Podcasts such as The Young Turks, The Joe Rogan Experience , and the Jimmy Dore Show are increasingly resonating, especially among younger viewers. The Hill’s Rising,” hosted by Krystal Ball and Saagar Enjeti, which daily attracts hundreds of thousands of viewers across the political divide, is closing in on the ratings of divide-and-conquer corporate mouthpieces such as MSNBC on the neo-liberal left and neoconservative Fox News.

Ball, the progressive answer to MSNBC’s $30,000-a-day Russia-gate queen Rachel Maddow, agrees more often than not with her socially conservative co-host, Enjeti, especially on matters such as endless war, soft corruption, and degradation of the working class in the name of efficiency. It’s all usually a matter of following the money, they say.

“We’re all getting played by the elites in this country, who designed the system exactly this way to remove the illusion of choice from our lives and screw us all day long economically,” Enjeti said. “Much of what you’re seeing before your eyes is manufactured, cooked up, poll tested, shaped long before it comes out of a politician’s mouth or in a newspaper. This is what ‘normal’ looks like in Washington: A symbiotic relationship between the media and the people they’re supposed to cover. Now, if you think that this doesn’t impact their coverage, then I have a bridge to sell you.”

Echoed Ball: “The cultural war is easy because you don’t have to do anything, you don’t actually have to pass anything, you just have to signal to your team in the right tribal way.
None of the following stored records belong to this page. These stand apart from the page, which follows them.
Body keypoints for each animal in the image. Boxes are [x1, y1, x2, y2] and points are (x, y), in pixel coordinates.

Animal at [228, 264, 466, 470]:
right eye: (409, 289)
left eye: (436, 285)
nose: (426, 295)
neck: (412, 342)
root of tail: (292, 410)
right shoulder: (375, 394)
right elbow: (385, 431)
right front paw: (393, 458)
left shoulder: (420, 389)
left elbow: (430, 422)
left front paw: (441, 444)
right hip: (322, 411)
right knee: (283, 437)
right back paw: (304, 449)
Right now, we’re in a spiral where corporations get more powerful and have more influence over our politics, which gives them even more power, and around and around we go. The populist movement, I think is at its best on both the left and the right because it’s all about reversing that cycle so that you have increasing power flowing to the working class and away from corporations. But it’s not a flip-the-switch kind of a thing. It takes a lot of time.”
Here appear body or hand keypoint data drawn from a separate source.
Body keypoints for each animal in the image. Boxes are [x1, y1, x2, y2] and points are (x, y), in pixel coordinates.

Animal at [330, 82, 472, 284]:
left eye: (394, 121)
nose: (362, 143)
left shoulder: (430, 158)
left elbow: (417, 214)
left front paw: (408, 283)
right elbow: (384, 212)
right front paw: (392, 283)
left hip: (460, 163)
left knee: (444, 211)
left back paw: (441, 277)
The media’s skewed reporting on the 2019 ouster of freely elected Bolivian President Evo Morales was a stark reminder of just how far the corporate media has strayed from journalism principles. Bolivian GDP had risen from $8.5 million in 2005, before Morales took office, to $40.9 billion in 2019, prior to his forced departure. Yet Morales came under criticism from the West as a leftist. He described his ouster in November 2019 as a textbook coup d’tat reminiscent of Operation Condor, under which CIA-installed military dictatorships throughout South America permitted U.S. companies to exploit regional resources. The New York Times and the Washington Post and other corporate news outlets kabuki danced around the “flawed”election results that supposedly justified the toppling of Morales. But the Intercept’s Glenn Greenwald, who reports on global surveillance programs and the persecution of whistleblowers such Assange and Snowden, cited evidence showing that there were no election irregularities that justified removal of the popular Bolivian president, who asserted that the real reason for his ouster was to gain control of the country’s rich lithium reserves. Greenwald’s account was bolstered by Tesla CEO Elon Musk, who tweeted that “we will coup whoever we want. Deal with it.” Less than a year after Morales was replaced by an obscure, military-backed political party that enjoyed only 4% support, Tesla shares had surged by more than 600%.
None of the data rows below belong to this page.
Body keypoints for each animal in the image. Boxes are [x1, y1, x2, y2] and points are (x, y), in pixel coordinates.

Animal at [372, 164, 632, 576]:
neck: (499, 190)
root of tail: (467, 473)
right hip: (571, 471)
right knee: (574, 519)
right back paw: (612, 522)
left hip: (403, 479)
But cutting edge reporting is an exception. The mighty Superman is long gone, duopoly pols continue to enrich themselves at the public trough, government officials remain tone deaf, the corporate media stays compliant, and the wind is still at the back of the surveillance state and its ruling oligarchs. Despite the huge obstacles, independent journalists, ignoring cues from the establishment, continue to inch their way up the mountainsides, confident about reaching a tipping point.

But unless and until that happens, we will continue fast-tracking to the bottom, with Bizarro rather than Clark Kent smiling all the way.